• Exercise brief
This exercise calls for all the entries that follow to be set down exactly, without their images.

#### Information provided ####

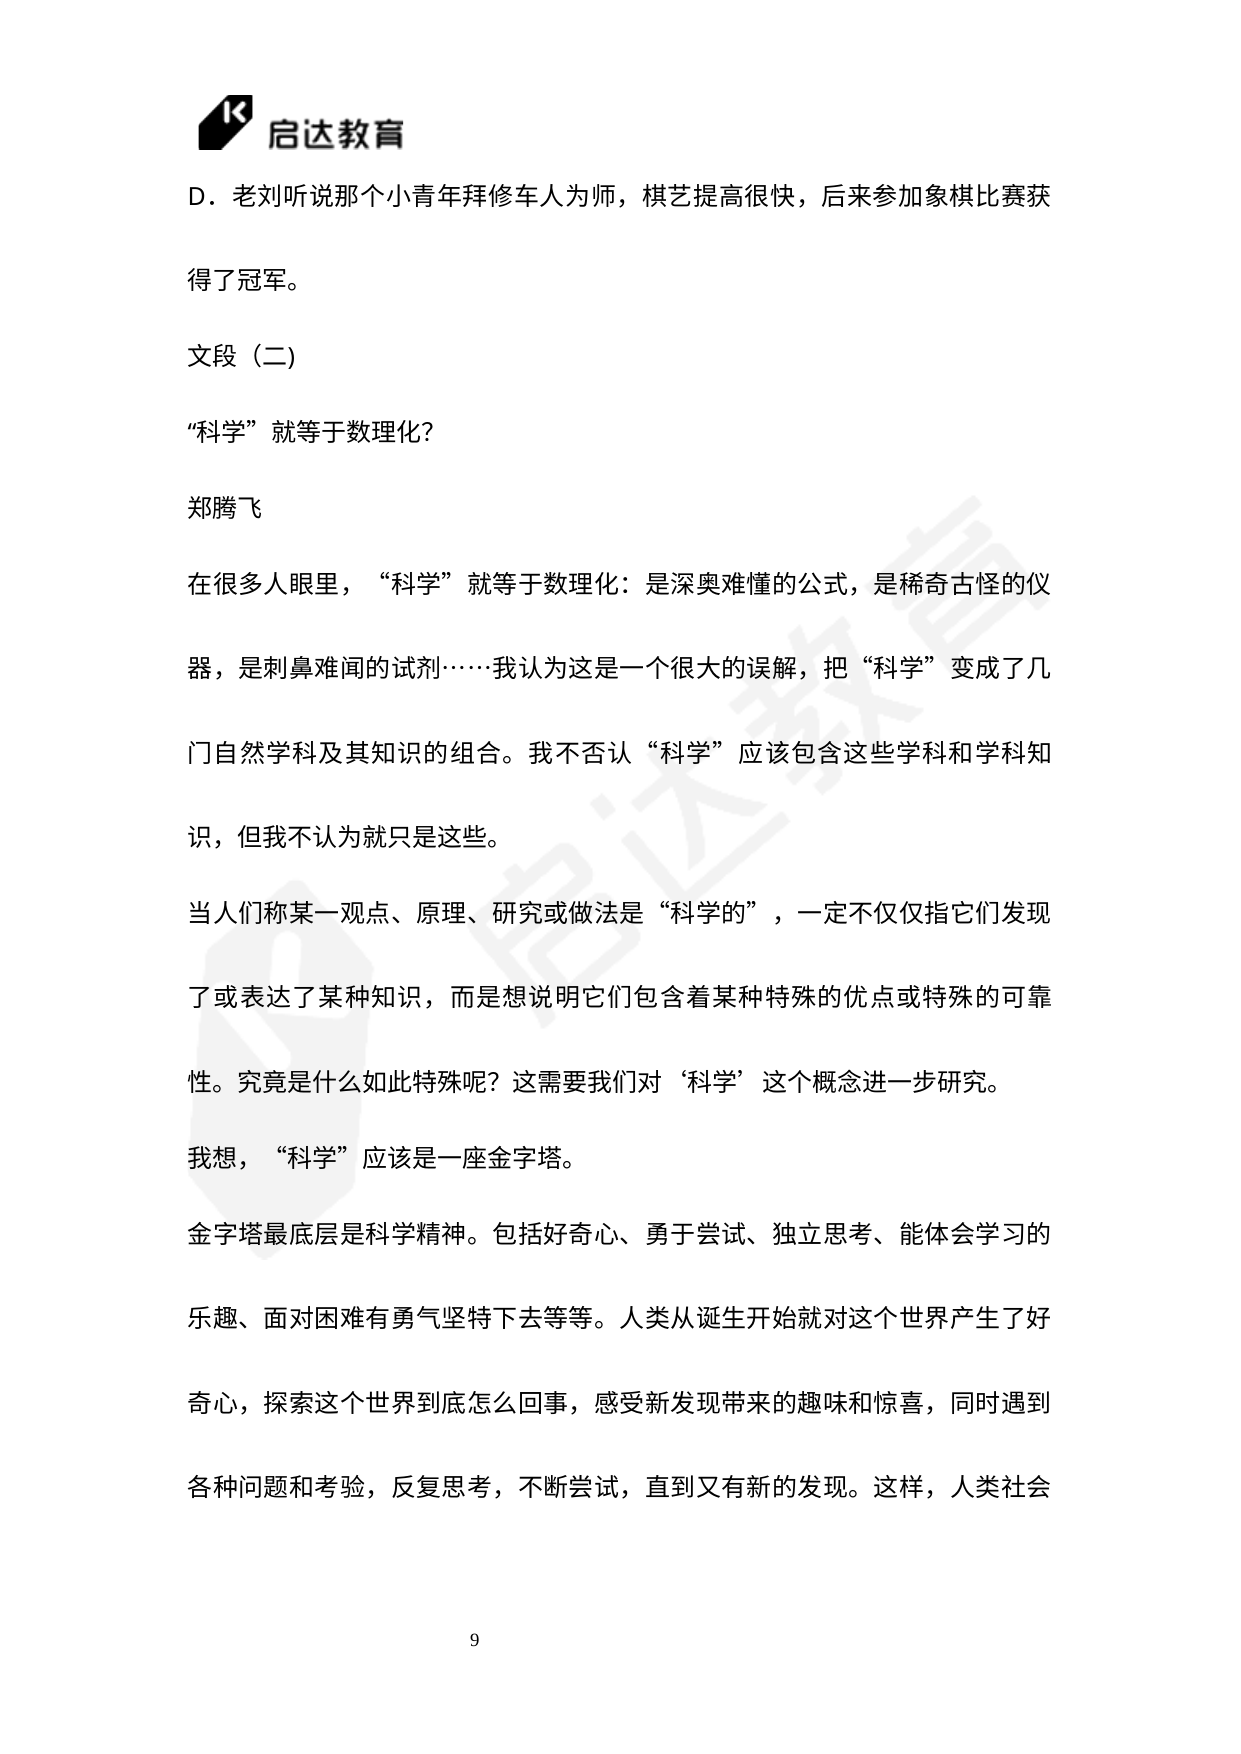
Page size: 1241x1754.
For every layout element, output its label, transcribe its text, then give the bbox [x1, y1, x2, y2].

text 郑腾飞 [187, 474, 1053, 539]
text 金字塔最底层是科学精神。包括好奇心、勇于尝试、独立思考、能体会学习的乐趣、面对困难有勇气坚特下去等等。人类从诞生开始就对这个世界产生了好奇心，探索这个世界到底怎么回事，感受新发现带来的趣味和惊喜，同时遇到各种问题和考验，反复思考，不断尝试，直到又有新的发现。这样，人类社会才一步一步发展至今。我想，这推动人类进步的精神原动力应该就是“科学”中最特殊的那个元素，是金字塔最坚实的根基。 [187, 1200, 1053, 1518]
text D．老刘听说那个小青年拜修车人为师，棋艺提高很快，后来参加象棋比赛获得了冠军。 [187, 162, 1053, 311]
picture [198, 95, 404, 150]
text 我想，“科学”应该是一座金字塔。 [187, 1124, 1053, 1189]
text 文段（二) [187, 322, 1053, 387]
text 在很多人眼里，“科学”就等于数理化：是深奥难懂的公式，是稀奇古怪的仪器，是刺鼻难闻的试剂……我认为这是一个很大的误解，把“科学”变成了几门自然学科及其知识的组合。我不否认“科学”应该包含这些学科和学科知识，但我不认为就只是这些。 [187, 550, 1053, 868]
text 当人们称某一观点、原理、研究或做法是“科学的”，一定不仅仅指它们发现了或表达了某种知识，而是想说明它们包含着某种特殊的优点或特殊的可靠性。究竟是什么如此特殊呢？这需要我们对‘科学’这个概念进一步研究。 [187, 879, 1053, 1113]
text “科学”就等于数理化？ [187, 398, 1053, 463]
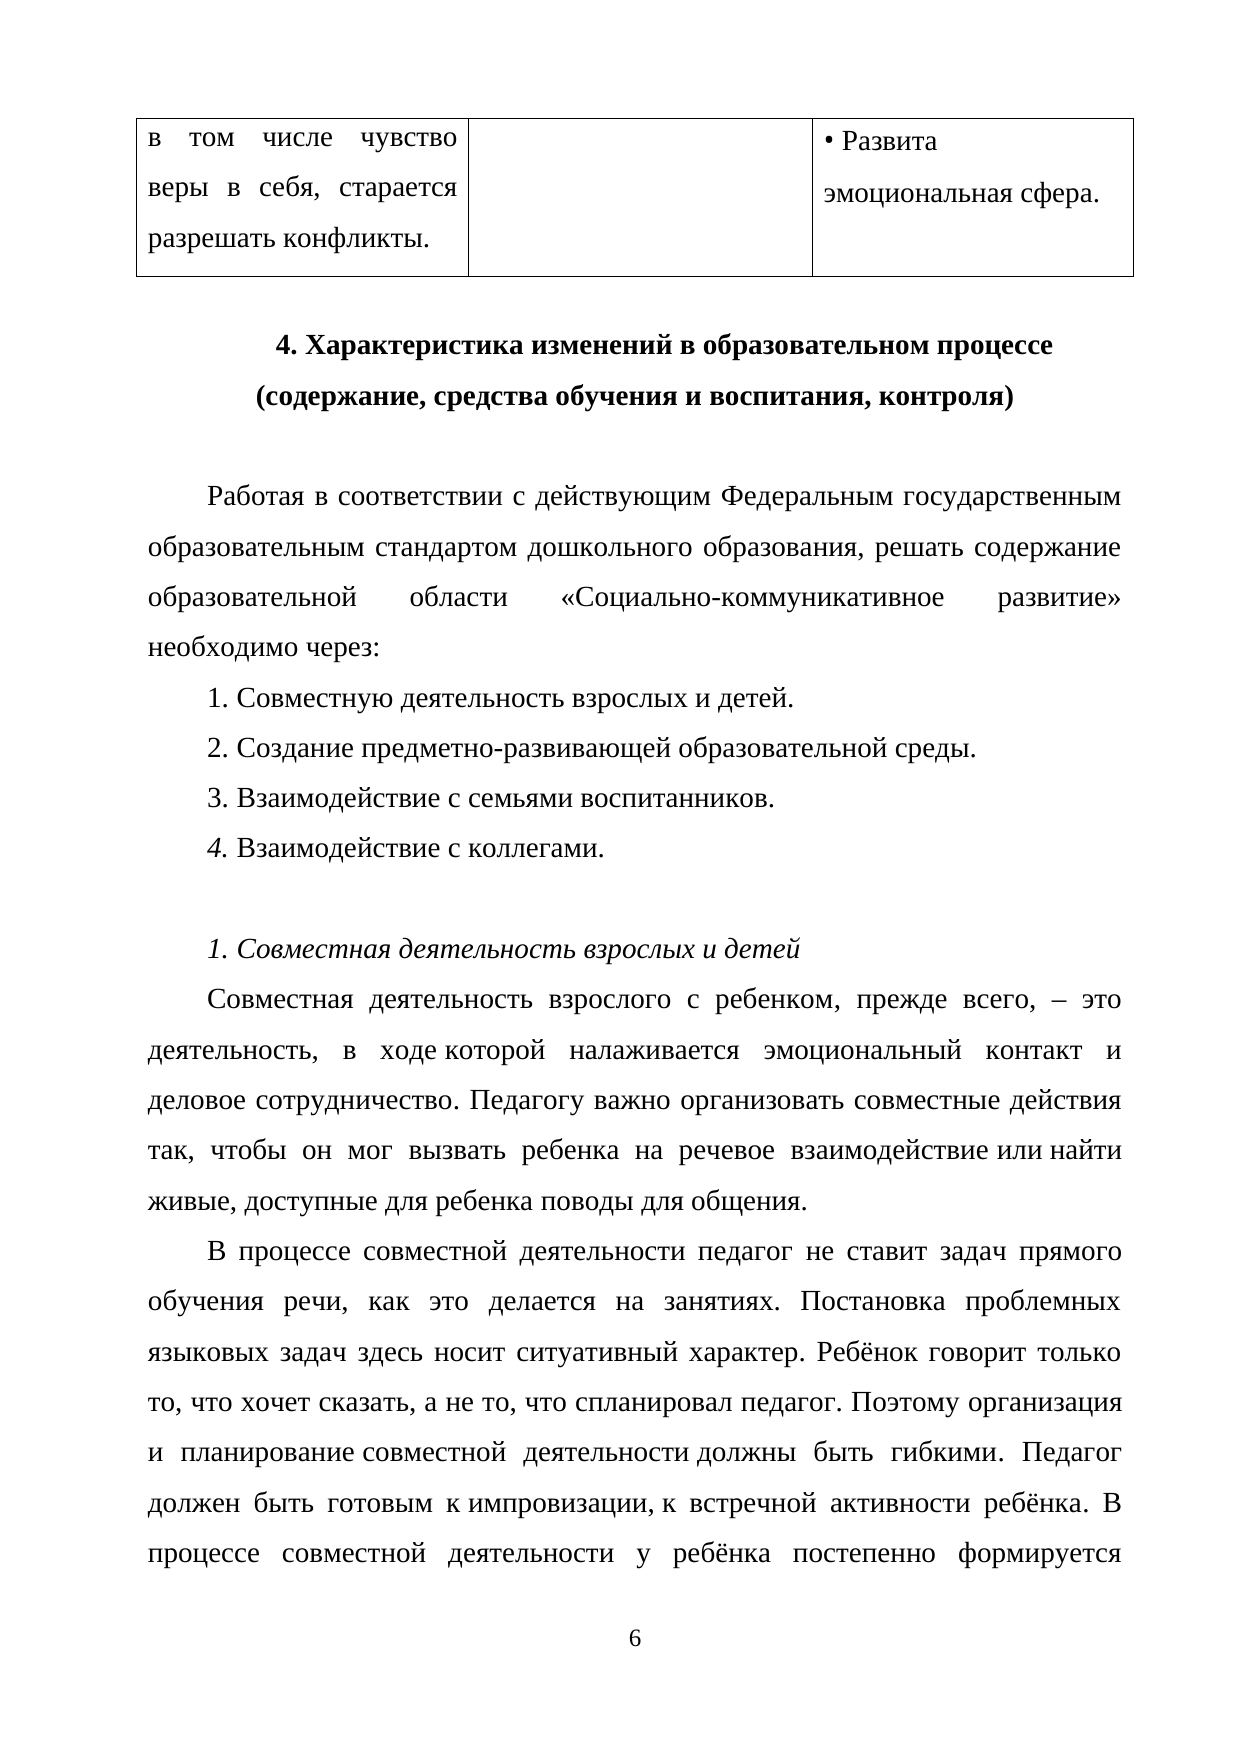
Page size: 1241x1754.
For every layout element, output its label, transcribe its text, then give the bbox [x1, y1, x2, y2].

####

• Your response
Page size: 1241x1754.
For every layout element, output its label, transcribe its text, then give the bbox [x1, y1, x2, y2].

text 郑腾飞 [187, 474, 1053, 539]
text 金字塔最底层是科学精神。包括好奇心、勇于尝试、独立思考、能体会学习的乐趣、面对困难有勇气坚特下去等等。人类从诞生开始就对这个世界产生了好奇心，探索这个世界到底怎么回事，感受新发现带来的趣味和惊喜，同时遇到各种问题和考验，反复思考，不断尝试，直到又有新的发现。这样，人类社会才一步一步发展至今。我想，这推动人类进步的精神原动力应该就是“科学”中最特殊的那个元素，是金字塔最坚实的根基。 [187, 1200, 1053, 1518]
text D．老刘听说那个小青年拜修车人为师，棋艺提高很快，后来参加象棋比赛获得了冠军。 [187, 162, 1053, 311]
picture [198, 95, 404, 150]
text 我想，“科学”应该是一座金字塔。 [187, 1124, 1053, 1189]
text 文段（二) [187, 322, 1053, 387]
text 在很多人眼里，“科学”就等于数理化：是深奥难懂的公式，是稀奇古怪的仪器，是刺鼻难闻的试剂……我认为这是一个很大的误解，把“科学”变成了几门自然学科及其知识的组合。我不否认“科学”应该包含这些学科和学科知识，但我不认为就只是这些。 [187, 550, 1053, 868]
text 当人们称某一观点、原理、研究或做法是“科学的”，一定不仅仅指它们发现了或表达了某种知识，而是想说明它们包含着某种特殊的优点或特殊的可靠性。究竟是什么如此特殊呢？这需要我们对‘科学’这个概念进一步研究。 [187, 879, 1053, 1113]
text “科学”就等于数理化？ [187, 398, 1053, 463]
Page size: 1241x1754.
For every layout element, output its label, transcribe its text, then give the bbox [x1, y1, x2, y2].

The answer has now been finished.